[Records from a data source]
..............................
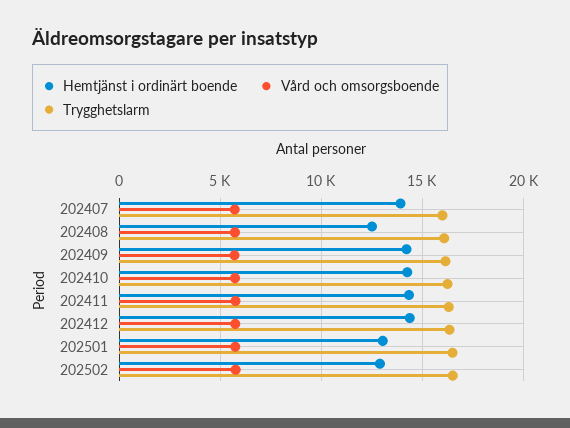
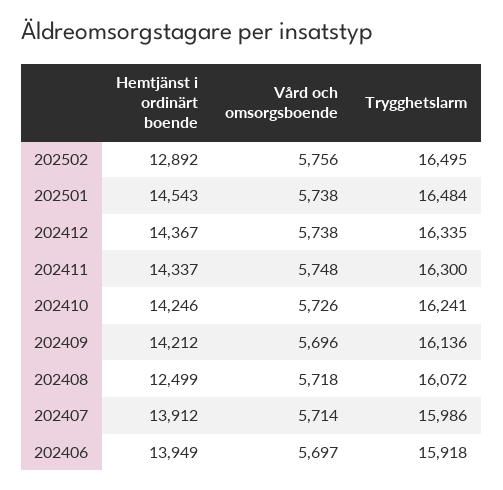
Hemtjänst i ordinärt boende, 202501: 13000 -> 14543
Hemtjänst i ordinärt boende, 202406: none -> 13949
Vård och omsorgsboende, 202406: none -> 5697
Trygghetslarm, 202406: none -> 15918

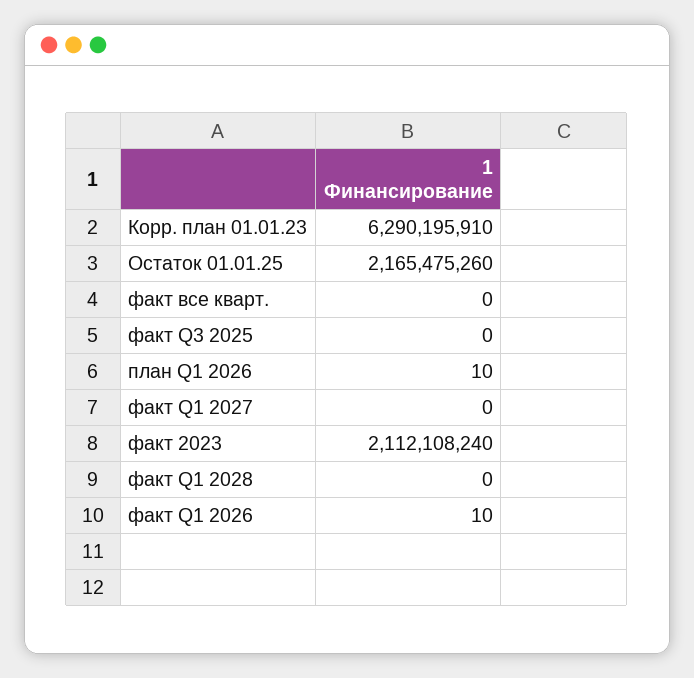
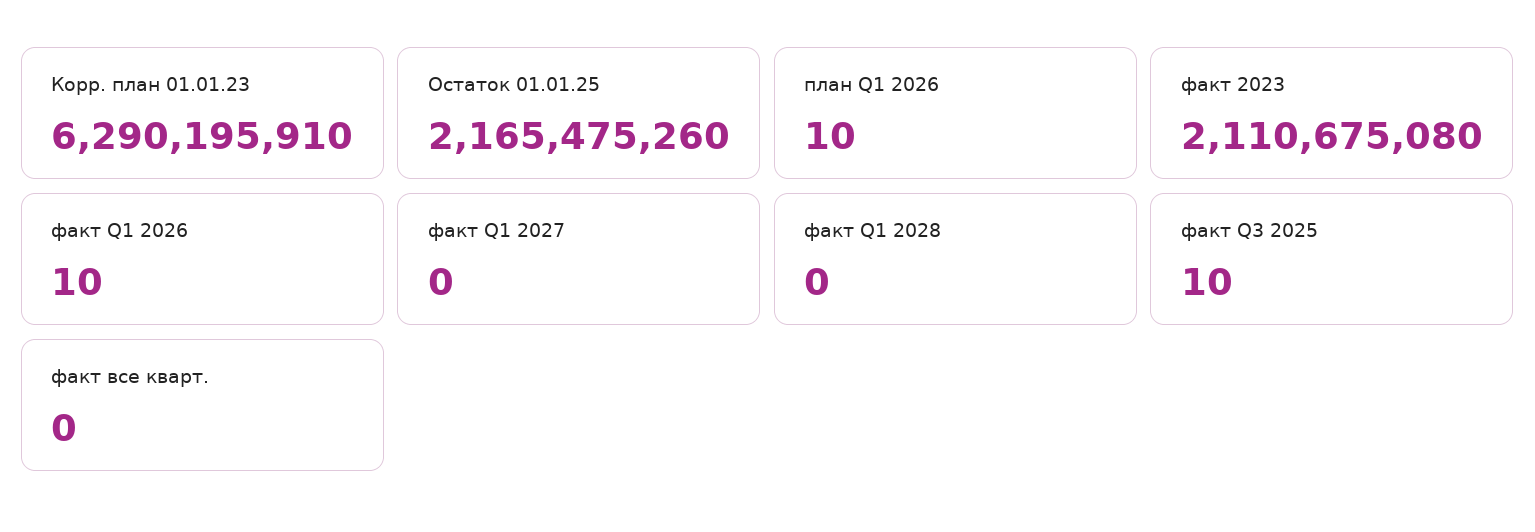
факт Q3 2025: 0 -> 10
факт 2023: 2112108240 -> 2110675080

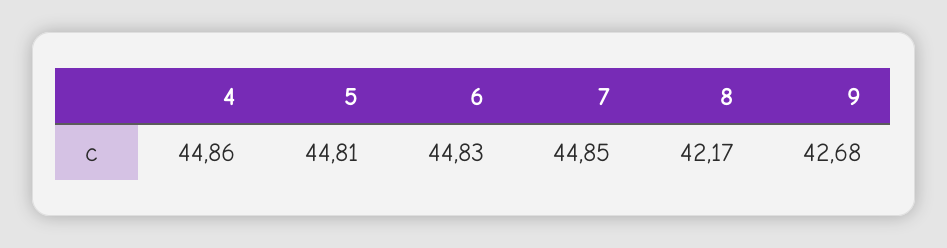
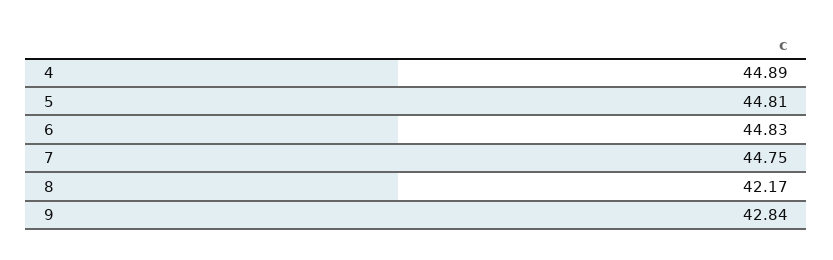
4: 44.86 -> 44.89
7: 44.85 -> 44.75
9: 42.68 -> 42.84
..............................
Reproduce the lines above exactly, please, but not the pictures in them.

_TASK RESPONSE_
Hemtjänst i ordinärt boende, 202501: 13000 -> 14543
Hemtjänst i ordinärt boende, 202406: none -> 13949
Vård och omsorgsboende, 202406: none -> 5697
Trygghetslarm, 202406: none -> 15918

факт Q3 2025: 0 -> 10
факт 2023: 2112108240 -> 2110675080

4: 44.86 -> 44.89
7: 44.85 -> 44.75
9: 42.68 -> 42.84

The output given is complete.